Two runs with the same input sequence then produce identical simulation states regardless of frame rate.

Why separate sim and render

Rendering is non-deterministic in wall-clock terms (GPU scheduling, thermal state); letting it drive physics couples the world to that noise. Sensors need fixed cadences (a 30 Hz camera fires every 4 ticks at 120 Hz). Headless scenario runs (Week 9) must advance simulation as fast as possible with no rendering. The architecture must support all three without scattered conditionals.

Theory Exercises

Given \(T_{cam\to world}\), derive the view matrix and show the rigid-inverse shortcut \(T^{-1}=\begin{bmatrix}R^\top&-R^\top t\\0&1\end{bmatrix}\).
Explain model, world, view, and projection spaces and what each transform is responsible for.
Prove that composing transforms corresponds to changing coordinate frames.
Contrast fixed and variable timestep; explain why a semi-implicit Euler integrator destabilizes on a dt spike.
Explain why simulation and render updates must be separated, with a sensor-cadence example.

Implementation

Build the engine skeleton: a Window RAII wrapper over GLFW, a Logger, a latched input snapshot, and the accumulator loop above with std::chrono::steady_clock. Wrap math in GLM with GLM_FORCE_DEPTH_ZERO_TO_ONE and GLM_FORCE_RADIANS defined globally (Vulkan clip-space Z is \([0,1]\)). Add GoogleTest with transform/quaternion/accumulator unit tests, including associativity of transform composition to catch left/right-multiply errors.

Benchmark

Measure four numbers every frame in an ImGui overlay (stub now): total frame time, sim update time, render time, input latency. Use a ScopeTimer RAII helper; report mean + p99 over a sliding 1-second window. Disable V-sync (glfwSwapInterval(0)) during benchmarking.
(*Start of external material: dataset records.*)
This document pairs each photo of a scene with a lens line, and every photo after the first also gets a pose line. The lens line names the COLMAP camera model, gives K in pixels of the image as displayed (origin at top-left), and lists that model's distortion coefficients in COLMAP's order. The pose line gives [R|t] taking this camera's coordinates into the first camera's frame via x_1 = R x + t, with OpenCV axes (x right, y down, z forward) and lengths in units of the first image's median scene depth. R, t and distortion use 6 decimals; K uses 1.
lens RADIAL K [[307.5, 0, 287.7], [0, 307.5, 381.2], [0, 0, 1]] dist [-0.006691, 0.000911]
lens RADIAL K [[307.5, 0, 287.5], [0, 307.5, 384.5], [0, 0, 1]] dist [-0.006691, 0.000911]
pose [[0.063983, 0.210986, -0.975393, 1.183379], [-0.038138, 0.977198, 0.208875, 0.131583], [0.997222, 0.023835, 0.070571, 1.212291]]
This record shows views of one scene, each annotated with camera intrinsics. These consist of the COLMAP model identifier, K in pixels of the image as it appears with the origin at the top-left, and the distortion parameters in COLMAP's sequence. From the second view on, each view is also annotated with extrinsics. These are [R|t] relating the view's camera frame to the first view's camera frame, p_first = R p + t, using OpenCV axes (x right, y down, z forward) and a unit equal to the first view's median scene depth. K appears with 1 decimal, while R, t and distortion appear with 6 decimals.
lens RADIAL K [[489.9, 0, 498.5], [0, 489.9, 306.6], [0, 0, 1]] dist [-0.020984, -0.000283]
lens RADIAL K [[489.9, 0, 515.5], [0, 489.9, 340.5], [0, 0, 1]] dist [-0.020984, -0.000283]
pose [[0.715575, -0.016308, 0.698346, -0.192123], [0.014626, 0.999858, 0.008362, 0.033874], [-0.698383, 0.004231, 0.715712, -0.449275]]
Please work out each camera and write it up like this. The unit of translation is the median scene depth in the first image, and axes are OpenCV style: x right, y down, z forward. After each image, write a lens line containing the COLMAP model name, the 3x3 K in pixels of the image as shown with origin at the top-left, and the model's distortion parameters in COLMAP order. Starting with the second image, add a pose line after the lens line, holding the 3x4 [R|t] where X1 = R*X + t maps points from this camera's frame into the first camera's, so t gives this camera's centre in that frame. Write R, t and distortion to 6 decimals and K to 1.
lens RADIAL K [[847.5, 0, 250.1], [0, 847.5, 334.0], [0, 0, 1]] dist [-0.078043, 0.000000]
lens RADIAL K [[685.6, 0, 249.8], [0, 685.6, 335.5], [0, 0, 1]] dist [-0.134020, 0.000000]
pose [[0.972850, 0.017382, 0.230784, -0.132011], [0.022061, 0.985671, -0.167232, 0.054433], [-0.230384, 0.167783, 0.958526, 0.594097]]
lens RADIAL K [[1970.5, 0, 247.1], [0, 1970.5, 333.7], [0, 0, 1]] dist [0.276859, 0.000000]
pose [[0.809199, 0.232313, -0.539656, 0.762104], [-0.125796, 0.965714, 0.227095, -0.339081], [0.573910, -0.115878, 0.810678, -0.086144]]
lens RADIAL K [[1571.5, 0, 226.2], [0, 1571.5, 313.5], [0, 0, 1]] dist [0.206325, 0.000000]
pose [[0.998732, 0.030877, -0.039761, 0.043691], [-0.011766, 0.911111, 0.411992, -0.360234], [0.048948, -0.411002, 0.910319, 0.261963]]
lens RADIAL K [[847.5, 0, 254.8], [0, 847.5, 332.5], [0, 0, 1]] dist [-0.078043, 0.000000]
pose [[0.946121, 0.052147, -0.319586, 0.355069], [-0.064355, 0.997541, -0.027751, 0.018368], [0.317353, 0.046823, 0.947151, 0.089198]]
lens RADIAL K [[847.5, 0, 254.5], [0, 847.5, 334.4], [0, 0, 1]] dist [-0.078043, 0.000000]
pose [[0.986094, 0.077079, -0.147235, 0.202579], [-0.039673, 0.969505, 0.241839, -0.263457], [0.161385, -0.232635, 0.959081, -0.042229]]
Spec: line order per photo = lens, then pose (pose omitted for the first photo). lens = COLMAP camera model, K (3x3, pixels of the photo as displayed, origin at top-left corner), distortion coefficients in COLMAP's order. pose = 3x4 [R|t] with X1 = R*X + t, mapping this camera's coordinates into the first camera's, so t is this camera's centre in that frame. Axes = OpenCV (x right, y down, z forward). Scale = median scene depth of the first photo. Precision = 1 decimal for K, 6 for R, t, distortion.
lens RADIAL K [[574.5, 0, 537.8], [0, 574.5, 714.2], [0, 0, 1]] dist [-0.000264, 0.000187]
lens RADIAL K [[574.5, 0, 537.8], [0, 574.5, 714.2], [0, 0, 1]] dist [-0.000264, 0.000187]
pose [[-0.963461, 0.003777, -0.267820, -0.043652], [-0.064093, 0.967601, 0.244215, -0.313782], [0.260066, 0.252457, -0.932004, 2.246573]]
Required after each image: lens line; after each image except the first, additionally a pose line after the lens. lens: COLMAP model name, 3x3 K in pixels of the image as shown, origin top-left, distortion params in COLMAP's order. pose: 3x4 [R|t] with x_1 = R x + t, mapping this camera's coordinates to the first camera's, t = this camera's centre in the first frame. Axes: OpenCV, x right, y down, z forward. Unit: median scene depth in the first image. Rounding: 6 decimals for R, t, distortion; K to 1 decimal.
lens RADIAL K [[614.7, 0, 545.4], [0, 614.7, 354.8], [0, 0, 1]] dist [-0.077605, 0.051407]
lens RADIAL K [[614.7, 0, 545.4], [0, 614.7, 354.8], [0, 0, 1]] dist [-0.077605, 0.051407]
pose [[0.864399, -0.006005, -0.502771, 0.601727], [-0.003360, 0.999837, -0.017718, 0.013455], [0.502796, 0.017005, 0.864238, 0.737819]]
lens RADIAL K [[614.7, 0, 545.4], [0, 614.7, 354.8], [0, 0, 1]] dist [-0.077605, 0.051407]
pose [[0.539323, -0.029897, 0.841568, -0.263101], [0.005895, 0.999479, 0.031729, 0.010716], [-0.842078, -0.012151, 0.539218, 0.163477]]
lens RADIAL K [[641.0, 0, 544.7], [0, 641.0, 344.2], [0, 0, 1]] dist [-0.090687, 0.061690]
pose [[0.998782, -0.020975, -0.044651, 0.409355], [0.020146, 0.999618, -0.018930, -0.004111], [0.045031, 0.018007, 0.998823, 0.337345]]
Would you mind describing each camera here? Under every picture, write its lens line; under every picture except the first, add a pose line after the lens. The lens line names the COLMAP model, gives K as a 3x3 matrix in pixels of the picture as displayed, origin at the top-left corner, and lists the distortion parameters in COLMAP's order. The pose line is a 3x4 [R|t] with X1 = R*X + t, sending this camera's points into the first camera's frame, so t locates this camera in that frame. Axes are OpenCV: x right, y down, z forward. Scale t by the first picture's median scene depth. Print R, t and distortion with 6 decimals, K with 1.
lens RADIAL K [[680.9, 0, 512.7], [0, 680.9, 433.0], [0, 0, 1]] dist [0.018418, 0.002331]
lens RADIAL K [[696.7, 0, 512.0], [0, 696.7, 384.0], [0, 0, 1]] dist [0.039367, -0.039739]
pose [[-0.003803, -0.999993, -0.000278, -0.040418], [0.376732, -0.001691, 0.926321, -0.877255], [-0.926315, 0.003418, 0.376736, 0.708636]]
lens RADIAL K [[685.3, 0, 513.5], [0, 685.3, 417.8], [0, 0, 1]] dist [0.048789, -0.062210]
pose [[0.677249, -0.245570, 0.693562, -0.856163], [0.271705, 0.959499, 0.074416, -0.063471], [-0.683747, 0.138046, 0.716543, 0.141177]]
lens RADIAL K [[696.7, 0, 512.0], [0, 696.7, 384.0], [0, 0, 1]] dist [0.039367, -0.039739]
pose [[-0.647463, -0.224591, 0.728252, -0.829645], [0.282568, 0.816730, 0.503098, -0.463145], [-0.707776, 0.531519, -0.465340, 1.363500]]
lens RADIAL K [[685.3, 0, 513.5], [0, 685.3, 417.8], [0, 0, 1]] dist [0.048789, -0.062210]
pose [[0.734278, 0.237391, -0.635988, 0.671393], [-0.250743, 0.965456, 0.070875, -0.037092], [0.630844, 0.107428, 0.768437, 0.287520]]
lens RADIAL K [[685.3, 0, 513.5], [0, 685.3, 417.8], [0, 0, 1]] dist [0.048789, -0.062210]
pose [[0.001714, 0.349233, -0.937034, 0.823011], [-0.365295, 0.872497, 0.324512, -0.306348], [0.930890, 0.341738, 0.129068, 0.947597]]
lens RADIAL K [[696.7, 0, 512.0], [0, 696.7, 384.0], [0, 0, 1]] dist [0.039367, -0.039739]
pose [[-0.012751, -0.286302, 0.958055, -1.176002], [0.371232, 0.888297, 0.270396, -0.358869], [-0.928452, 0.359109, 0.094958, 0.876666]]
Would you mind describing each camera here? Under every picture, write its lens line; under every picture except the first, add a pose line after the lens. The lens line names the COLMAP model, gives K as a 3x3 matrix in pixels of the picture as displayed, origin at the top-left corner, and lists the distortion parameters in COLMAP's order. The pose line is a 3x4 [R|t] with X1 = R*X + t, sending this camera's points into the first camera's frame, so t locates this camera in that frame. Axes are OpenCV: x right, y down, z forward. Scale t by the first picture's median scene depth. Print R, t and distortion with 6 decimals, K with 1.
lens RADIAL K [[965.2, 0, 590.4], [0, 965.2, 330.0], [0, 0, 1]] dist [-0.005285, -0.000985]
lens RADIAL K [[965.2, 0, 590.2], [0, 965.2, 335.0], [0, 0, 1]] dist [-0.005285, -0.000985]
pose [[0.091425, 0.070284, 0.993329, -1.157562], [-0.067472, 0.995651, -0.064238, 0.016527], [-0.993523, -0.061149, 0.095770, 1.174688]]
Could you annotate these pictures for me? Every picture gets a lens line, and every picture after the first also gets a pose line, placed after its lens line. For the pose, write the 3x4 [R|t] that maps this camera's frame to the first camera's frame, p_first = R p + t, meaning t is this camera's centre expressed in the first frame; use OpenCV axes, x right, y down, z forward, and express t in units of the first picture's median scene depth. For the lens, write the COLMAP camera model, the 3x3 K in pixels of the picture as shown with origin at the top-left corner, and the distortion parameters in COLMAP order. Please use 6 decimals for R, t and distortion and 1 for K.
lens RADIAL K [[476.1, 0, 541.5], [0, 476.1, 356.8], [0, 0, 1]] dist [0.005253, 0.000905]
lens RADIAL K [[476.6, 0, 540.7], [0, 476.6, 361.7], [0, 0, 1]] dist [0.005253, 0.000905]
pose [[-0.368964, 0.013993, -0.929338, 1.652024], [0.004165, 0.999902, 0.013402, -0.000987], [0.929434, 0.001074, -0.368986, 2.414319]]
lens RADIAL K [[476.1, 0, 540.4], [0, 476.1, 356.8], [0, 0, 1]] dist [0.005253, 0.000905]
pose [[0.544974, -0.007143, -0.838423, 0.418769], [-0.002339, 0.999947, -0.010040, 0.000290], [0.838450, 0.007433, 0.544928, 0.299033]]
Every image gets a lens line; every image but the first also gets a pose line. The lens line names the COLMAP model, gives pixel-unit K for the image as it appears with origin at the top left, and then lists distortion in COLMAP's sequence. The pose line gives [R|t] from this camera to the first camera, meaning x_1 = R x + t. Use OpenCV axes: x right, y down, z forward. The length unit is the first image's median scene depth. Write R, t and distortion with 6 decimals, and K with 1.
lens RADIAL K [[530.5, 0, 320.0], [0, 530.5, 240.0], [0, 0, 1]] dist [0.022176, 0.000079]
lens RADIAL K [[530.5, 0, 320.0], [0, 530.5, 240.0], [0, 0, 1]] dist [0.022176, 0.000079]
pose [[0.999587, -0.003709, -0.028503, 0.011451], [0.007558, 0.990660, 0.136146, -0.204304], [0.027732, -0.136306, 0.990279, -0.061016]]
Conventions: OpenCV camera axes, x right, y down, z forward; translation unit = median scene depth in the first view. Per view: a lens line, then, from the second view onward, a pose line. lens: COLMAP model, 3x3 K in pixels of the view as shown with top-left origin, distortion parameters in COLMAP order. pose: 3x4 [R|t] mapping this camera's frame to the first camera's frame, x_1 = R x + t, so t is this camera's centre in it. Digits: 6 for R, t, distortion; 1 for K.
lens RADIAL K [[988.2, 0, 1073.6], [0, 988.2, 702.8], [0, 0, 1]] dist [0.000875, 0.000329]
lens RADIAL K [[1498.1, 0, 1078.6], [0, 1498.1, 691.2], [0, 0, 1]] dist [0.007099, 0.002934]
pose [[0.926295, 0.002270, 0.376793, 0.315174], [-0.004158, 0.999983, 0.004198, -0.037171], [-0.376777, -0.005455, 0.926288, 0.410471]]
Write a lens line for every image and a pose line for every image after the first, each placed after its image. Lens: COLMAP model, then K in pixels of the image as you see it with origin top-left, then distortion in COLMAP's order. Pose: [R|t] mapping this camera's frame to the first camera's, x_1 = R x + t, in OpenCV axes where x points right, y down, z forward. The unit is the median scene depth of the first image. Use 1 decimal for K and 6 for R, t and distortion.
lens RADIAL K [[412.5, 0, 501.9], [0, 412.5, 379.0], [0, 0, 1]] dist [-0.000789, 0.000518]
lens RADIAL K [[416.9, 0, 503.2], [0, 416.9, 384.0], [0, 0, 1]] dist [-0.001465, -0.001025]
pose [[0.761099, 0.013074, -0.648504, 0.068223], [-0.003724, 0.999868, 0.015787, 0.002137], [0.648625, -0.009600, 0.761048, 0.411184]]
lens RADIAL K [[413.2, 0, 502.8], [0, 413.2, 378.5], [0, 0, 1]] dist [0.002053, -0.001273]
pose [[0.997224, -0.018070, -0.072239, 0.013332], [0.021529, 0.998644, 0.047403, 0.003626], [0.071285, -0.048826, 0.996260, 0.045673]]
Expected baselines: with a clear-color stub, total frame ~1 ms, sim update ~0.05 ms (empty world), input latency under ~2 ms. Determinism check: identical input sequences yield bitwise-identical sim state across runs.

Connections

This loop is the spine. Week 2 plugs Vulkan into the render slot; Week 3 feeds real meshes through the transform pipeline; Week 6’s vehicle physics is reproducible only because the timestep is fixed; Week 9’s scenario regression tests are deterministic only because the loop is. Course 5’s linear algebra is the math under the transform conventions established here.